→ DATA SHOWN:
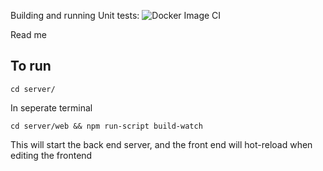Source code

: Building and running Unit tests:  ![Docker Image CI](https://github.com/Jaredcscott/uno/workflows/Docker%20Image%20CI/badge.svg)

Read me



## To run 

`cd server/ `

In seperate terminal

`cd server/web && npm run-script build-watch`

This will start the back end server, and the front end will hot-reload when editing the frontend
==
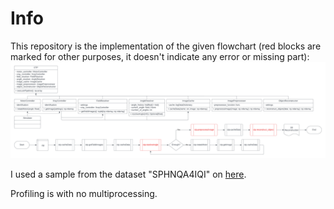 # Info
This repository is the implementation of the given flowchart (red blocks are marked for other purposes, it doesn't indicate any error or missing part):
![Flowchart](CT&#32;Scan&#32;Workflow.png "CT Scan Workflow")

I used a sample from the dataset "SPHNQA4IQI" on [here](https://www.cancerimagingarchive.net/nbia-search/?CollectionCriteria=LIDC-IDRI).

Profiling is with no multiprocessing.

→ INSTRUCTIONS TO FOLLOW: Transcribe, from the material above, the stretch starting at the line with "Source code" and ending at the line with "This will start", both included, exactly. Do not carry over pictures.

→ TASK OUTPUT:
Source code

: Building and running Unit tests:  ![Docker Image CI](https://github.com/Jaredcscott/uno/workflows/Docker%20Image%20CI/badge.svg)

Read me



## To run 

`cd server/ `

In seperate terminal

`cd server/web && npm run-script build-watch`

This will start the back end server, and the front end will hot-reload when editing the frontend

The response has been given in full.